I have a problem which I am struggling to find a solution for in SQL.
In QuestDB I have 100+ tables which the same name structure and same schema: “value, time”.
Is there a query that I can do to combine them such that i have the data for each table in a single column now it will be “time, table1, table2, table3…”.
P.S. For context: I need this so that i can visualize them easier together in Grafana. P.S.2 I get all table names like so:
SELECT table_name FROM tables()
WHERE table_name ~'example_table_';
I am going to answer this by parts. First about the type of query you would need to show the data in the format you want IF you already know all the table names beforehand (so a static query), and then I will add how you can get the table names dynamically, as you are already doing, and compose the query on the fly.
For this I am creating first from the QuestDB web console four very simple tables and I am adding just a few rows to each:
create table b1 (x long, ts timestamp) timestamp(ts) partition by day;
insert into b1
SELECT x, timestamp_sequence(
to_timestamp('2019-10-17T00:00:00', 'yyyy-MM-ddTHH:mm:ss'),
10000000L)
FROM long_sequence(5);
create table b2(like b1);
create table b3(like b1);
create table b4(like b1);
insert into b2 select * from b1;
insert into b3 select * from b1;
insert into b4 select * from b1;
Now, if I want to have the combination of those tables at the same timestamp, I could do a simple ASOF JOIN
SELECT b1.ts, b1.x, b2.x, b3.x, b4.x from b1 asof join b2 asof join b3 asof join b4;
This would give me every row from b1, and for each row it would join with the row at the exact timestamp from the other tables, or if not exact, at the closest past timestamp from each table. This works perfect if b1 has data for all the timestamps that you need. But imagine the 4 tables receive data at different intervals. Let's suppose for example that b1
gets one record every 5 seconds and b2
gets 1 record per second.
In this case, since ASOF JOIN
behaves like an outer join, it would show only one record for every 5 seconds, which is probably not what you need.
Since you are using this for a dashboard, very likely it is safe to do an aggregation and so something like:
SELECT b1.ts, avg(b1.x), avg(b2.x), avg(b3.x), avg(b4.x) from b1 asof join b2 asof join b3 asof join b4
SAMPLE BY 1s FROM $__fromTime TO $__toTime FILL(PREV);
This query takes the average in 1 second intervals for all the tables, but more importantly, it will fill any gaps with the with the PREVious known value. We are also using the grafana macros to force the sampling to start and end at the intervals included on the dashboard, so you will get a row per second for each second in the interval, even if no data for some (or all) of the tables is available at that second.

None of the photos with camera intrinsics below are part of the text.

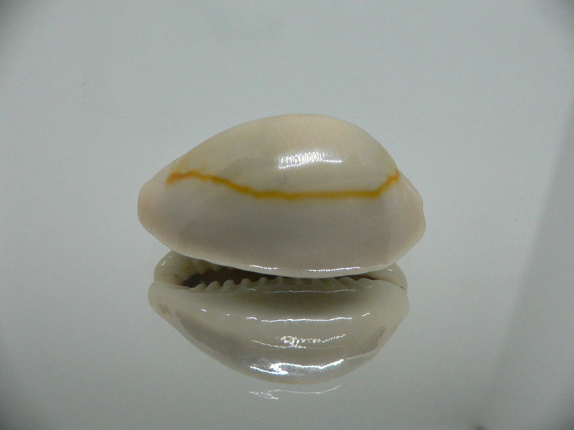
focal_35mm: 35
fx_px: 580
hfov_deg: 52.6
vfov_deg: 40.7
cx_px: 287
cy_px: 215
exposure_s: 1/60
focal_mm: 4.6
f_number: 2.8
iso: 200
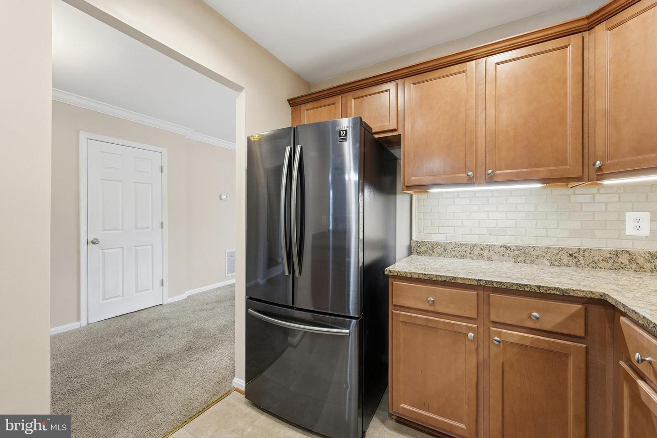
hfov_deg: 104.3
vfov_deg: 81.2
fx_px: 255
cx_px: 328
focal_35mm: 14
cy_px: 219
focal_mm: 14
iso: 400
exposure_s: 1/125
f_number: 11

You might prefer to fill with NULL
or LINEAR
values, rather than PREV
, but probably for this type of chart PREV
is a safe bet.
So far we have solved the problem of how to join multiple tables with the same structure, but we still need to approach how to do this dynamically. This needs to be done programmatically, as you need two steps, first you need to issue the query you already have to get the table names, then you need to compose the query using those names. But since you are using grafana, we can use dashboard variables.
Your query has two dynamic parts: the column names and the table list in the FROM
, so we will need to create two dashboard variables in grafana and use some SQL to compose those parts.
I am creating first a variable named $b_tables
with this SQL:
with tbs as
(
SELECT string_agg(table_name, ',') as names FROM tables()
WHERE table_name like 'b%'
)
select
replace(names, ',', ' ASOF JOIN ') from tbs;
The output value of this query/variable will be: b1 ASOF JOIN b2 ASOF JOIN b3 ASOF JOIN b4
Now I am defining a second variable named $column_avgs
with this SQL:
SELECT string_agg(concat('avg(', table_name, '.x)'),',') as names FROM tables()
WHERE table_name like 'b%'
The value for this variable will be: avg(b1.x),avg(b2.x),avg(b3.x),avg(b4.x)
And now I have this, I can just go to my chart on the dashboard and compose a query like:
SELECT b1.ts, $colum_avgs from
$b_tables
sample by 1s FROM $__fromTime TO $__toTime FILL(LINEAR)
When I click on the chart to test the query, I can see this is sent to QuestDB:
SELECT b1.ts, avg(b1.x),avg(b2.x),avg(b3.x),avg(b4.x) from
b1 ASOF JOIN b2 ASOF JOIN b3 ASOF JOIN b4
sample by 1s FROM cast(1571176800000000 as timestamp) TO cast(1571349600000000 as timestamp) FILL(PREV)
Which is what I was after.
If you are not using grafana and need to do this programatically, the idea would be the same. You can first issue a query to get table names, then you can compose on the client side the query to issue to QuestDB.